■ **Problem**
What is the number of lines in the data below that hold the word "leading"? Give nothing beyond that number.
--- Input ---
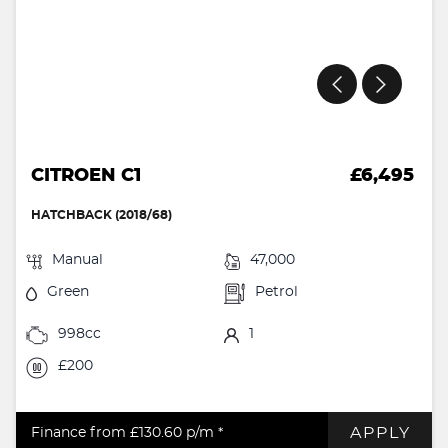
CITROEN C1
£6,495
HATCHBACK (2018/68)
Manual
47,000
Green
Petrol
998cc
1
£200
APPLY
Finance from £130.60
p/m *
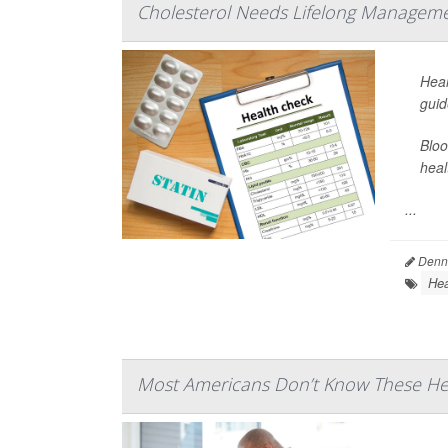
Cholesterol Needs Lifelong Manageme
Hear
guid
Bloo
heal
...
Denni
Hea
Most Americans Don’t Know These Hea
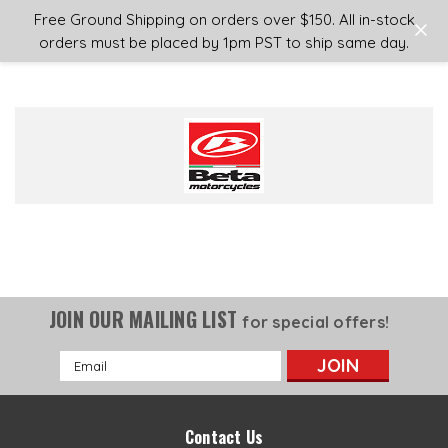
Login
or
Sign Up
Free Ground Shipping on orders over $150. All in-stock
orders must be placed by 1pm PST to ship same day.
JOIN OUR MAILING LIST
for special offers!
Email
Address
Contact Us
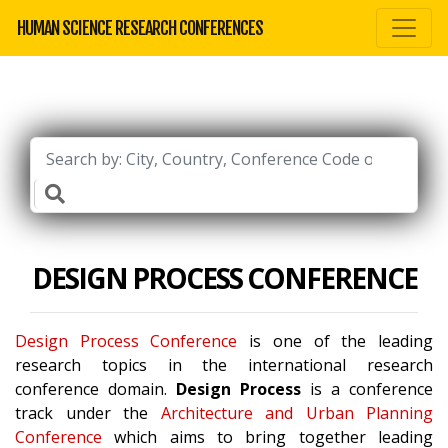
HUMAN SCIENCE RESEARCH CONFERENCES
DESIGN PROCESS CONFERENCE
Design Process Conference
is one of the leading
research topics in the international research
conference domain.
Design Process
is a conference
track under the
Architecture and Urban Planning
Conference
which aims to bring together leading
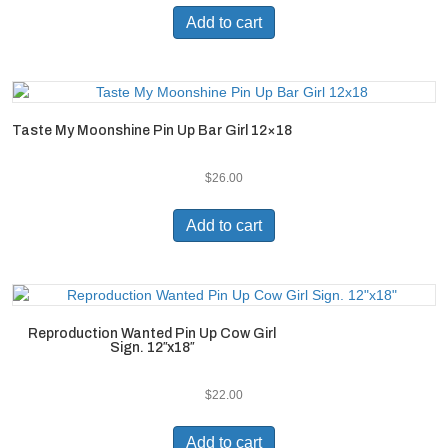
Add to cart
Taste My Moonshine Pin Up Bar Girl 12×18
$
26.00
Add to cart
Reproduction Wanted Pin Up Cow Girl
Sign. 12″x18″
$
22.00
Add to cart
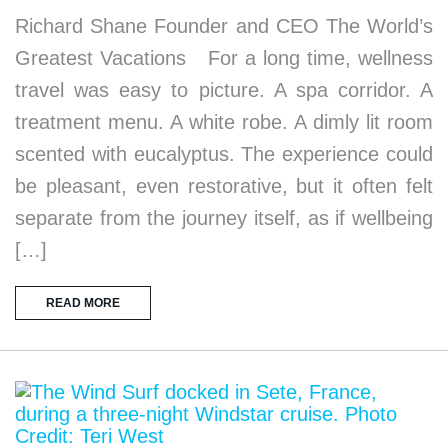
Richard Shane Founder and CEO The World’s
Greatest Vacations For a long time, wellness
travel was easy to picture. A spa corridor. A
treatment menu. A white robe. A dimly lit room
scented with eucalyptus. The experience could
be pleasant, even restorative, but it often felt
separate from the journey itself, as if wellbeing
[…]
READ MORE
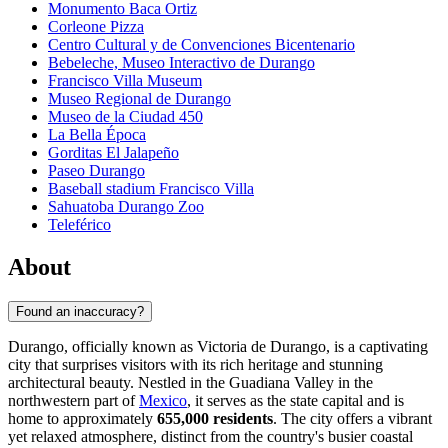
Monumento Baca Ortiz
Corleone Pizza
Centro Cultural y de Convenciones Bicentenario
Bebeleche, Museo Interactivo de Durango
Francisco Villa Museum
Museo Regional de Durango
Museo de la Ciudad 450
La Bella Época
Gorditas El Jalapeño
Paseo Durango
Baseball stadium Francisco Villa
Sahuatoba Durango Zoo
Teleférico
About
Found an inaccuracy?
Durango, officially known as Victoria de Durango, is a captivating
city that surprises visitors with its rich heritage and stunning
architectural beauty. Nestled in the Guadiana Valley in the
northwestern part of
Mexico
, it serves as the state capital and is
home to approximately
655,000 residents
. The city offers a vibrant
yet relaxed atmosphere, distinct from the country's busier coastal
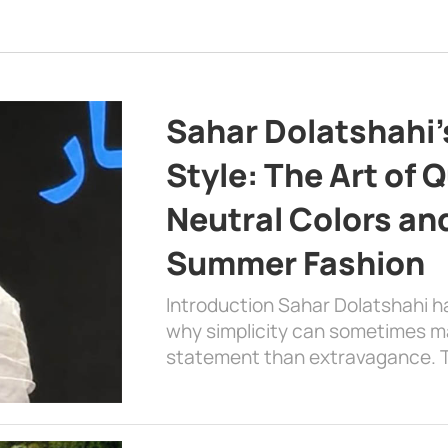
Sahar Dolatshahi’
Style: The Art of Q
Neutral Colors and
Summer Fashion
Introduction Sahar Dolatshahi 
why simplicity can sometimes m
statement than extravagance. T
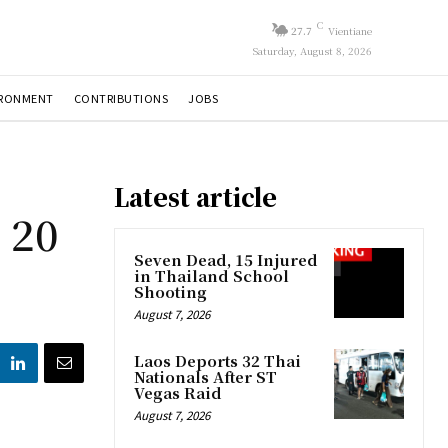
C
27.7
Vientiane
Saturday, August 8, 2026
IRONMENT
CONTRIBUTIONS
JOBS
Latest article
 20
Seven Dead, 15 Injured
in Thailand School
Shooting
August 7, 2026
Laos Deports 32 Thai
Nationals After ST
Vegas Raid
August 7, 2026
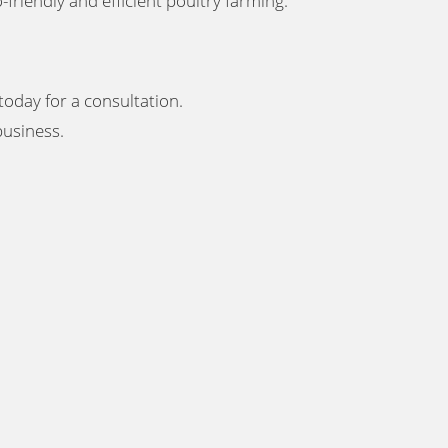
-friendly and efficient poultry farming
.
today for a consultation.
 business
.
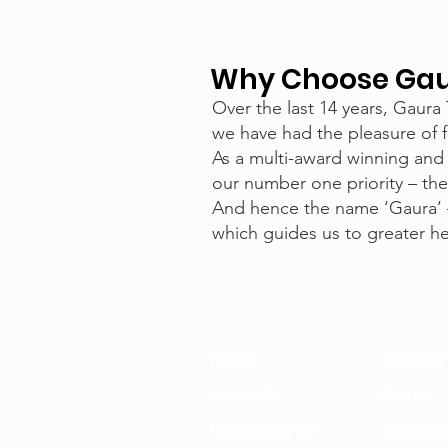
Why Choose Gaur
Over the last 14 years, Gaura
we have had the pleasure of f
As a multi-award winning and
our number one priority – the
And hence the name ‘Gaura’ 
which guides us to greater hei
HOME
Sponsor
About Us
Events
India Day Fair
Contact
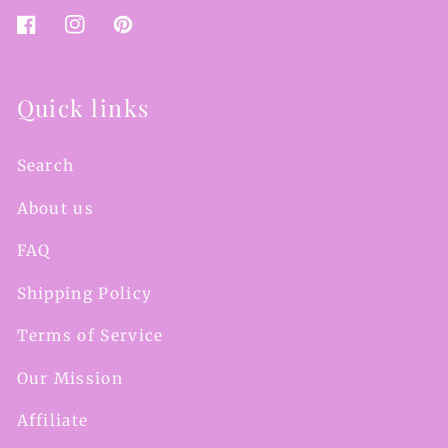
Facebook
Instagram
Pinterest
Quick links
Search
About us
FAQ
Shipping Policy
Terms of Service
Our Mission
Affiliate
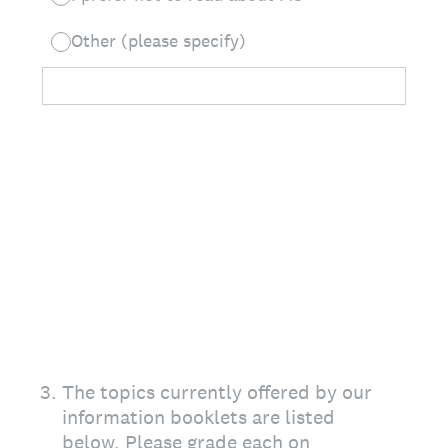
Other (please specify)
3
.
The topics currently offered by our
information booklets are listed
below. Please grade each on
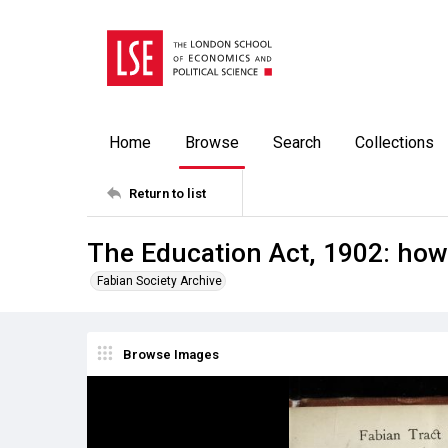
Home
Browse
Search
Collections
Return to list
The Education Act, 1902: how 
Fabian Society Archive
Browse Images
---
■ **Result for this exercise**
2